Ok ok calm down ...phew. I just can't fucking understand this. Every time a bethesda release comes out the whole internet goes "boo, you released it bugged as shit and expect us to fix it, lazy devs", yet here lies inquisition, a game that had and still has a retarded amount of bugs that should never have gotten past play testing, a game where every patch manages to cause more problems than it fixes (want to talk faces? How about patch 2 which managed to remove all forms of facial scarring or unique features, ruining the way my inquis looked and making what was supposed to be a horribly scarred and mutililated victim of torture look like a new born baby? Immersion ftw!), and no one cares. And by that I mean I see no serious reviewer calling out bioware on their bullshit. How about the game content which seems suspiciously chopped up (there are areas on several maps that indicate more was supposed to be there but was removes, The Skyhold is a total incomplete joke that screams "feature removed for DLC" and alot of areas just seem token and boring with no reason to go there and no interesting story attached, the qunari having only 3 armor models in the entire game (though to be fair humans have like 5 or 6 ... soooo yeah, not much variety there either) and frankly incomplete and subpar.

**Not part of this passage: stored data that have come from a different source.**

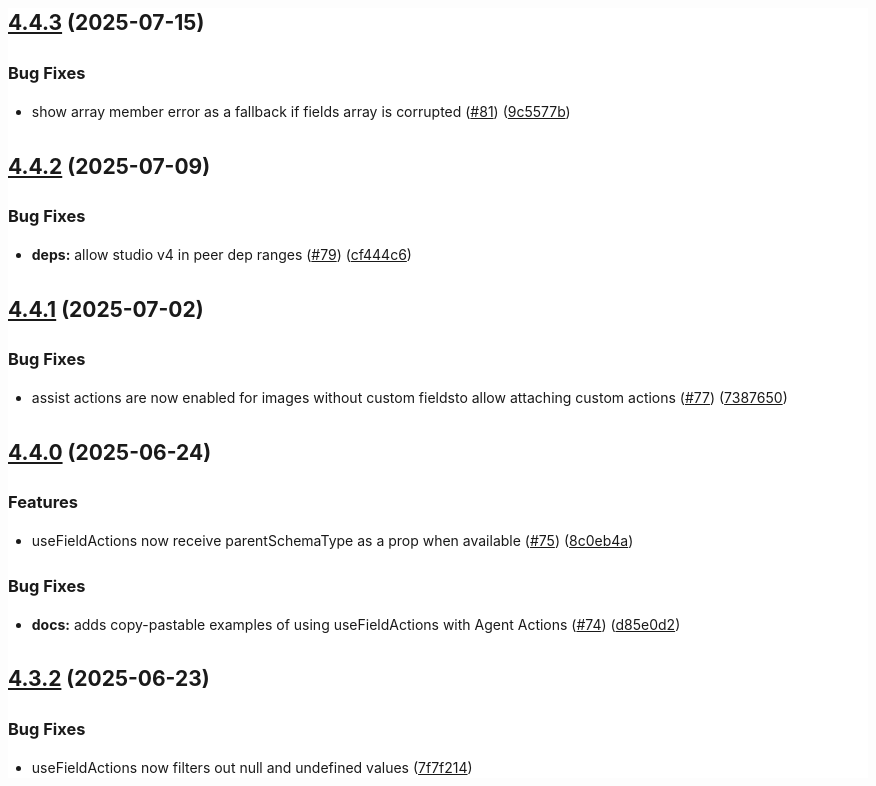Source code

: ## [4.4.3](https://github.com/sanity-io/assist/compare/v4.4.2...v4.4.3) (2025-07-15)

### Bug Fixes

- show array member error as a fallback if fields array is corrupted ([#81](https://github.com/sanity-io/assist/issues/81)) ([9c5577b](https://github.com/sanity-io/assist/commit/9c5577b4967a7f908338d2910702408e2fc7c180))

## [4.4.2](https://github.com/sanity-io/assist/compare/v4.4.1...v4.4.2) (2025-07-09)

### Bug Fixes

- **deps:** allow studio v4 in peer dep ranges ([#79](https://github.com/sanity-io/assist/issues/79)) ([cf444c6](https://github.com/sanity-io/assist/commit/cf444c69882cc1789139e6a5db467d1901cfb1a5))

## [4.4.1](https://github.com/sanity-io/assist/compare/v4.4.0...v4.4.1) (2025-07-02)

### Bug Fixes

- assist actions are now enabled for images without custom fieldsto allow attaching custom actions ([#77](https://github.com/sanity-io/assist/issues/77)) ([7387650](https://github.com/sanity-io/assist/commit/738765080d9bf45a56a4c11fcb711f44f5583e6f))

## [4.4.0](https://github.com/sanity-io/assist/compare/v4.3.2...v4.4.0) (2025-06-24)

### Features

- useFieldActions now receive parentSchemaType as a prop when available ([#75](https://github.com/sanity-io/assist/issues/75)) ([8c0eb4a](https://github.com/sanity-io/assist/commit/8c0eb4af738dbd67eb74de93fcb11e4c35327c3c))

### Bug Fixes

- **docs:** adds copy-pastable examples of using useFieldActions with Agent Actions ([#74](https://github.com/sanity-io/assist/issues/74)) ([d85e0d2](https://github.com/sanity-io/assist/commit/d85e0d2de0a8b7db7d2e977fc4204696a62d589e))

## [4.3.2](https://github.com/sanity-io/assist/compare/v4.3.1...v4.3.2) (2025-06-23)

### Bug Fixes

- useFieldActions now filters out null and undefined values ([7f7f214](https://github.com/sanity-io/assist/commit/7f7f2146f5c4d1b6c48e1fafdf04c744df79a933))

I mean for fucks sake, outisde the Deep Roads in DA:O I can recite by heart every major story of every area in the game. In DA:I? Tell me now without checking a wiki or anything what was your major story reason to go to Hissing wastes. Or Emerald Graves. Or Emprise du Lion, or Exalted Plains or any fucking area in this god damned game outside Crestwood, Western Aproach and the bloody Hinterlands. And no, "gaining power for the inquisition" does not count. I'll say it out loud: I'd rather have the rehashed reycled dungeons of Dragon Age 2 if I actually get a story behind them. Inquisition is quite frankly an shity incomplete game, for 2 reasons IMO: one is classic content removal for DLC whoring later, and the second is the fact that bioware are not capable of making an open world game. They can make a preety sand-box, but they can not make it interesting and they can not give it a good story. How is it that the actual highlights of this game, the good bits, are all the scripted mission happening in a very small dungeon like area like thay had in DA:O, and all the open world is a barren boring preety looking desert?

Urgh ... and to think people will call this buged, incomplete, average game GOTY ... and my friends still ask me why I think gamers are beeing infected by the stupid virus.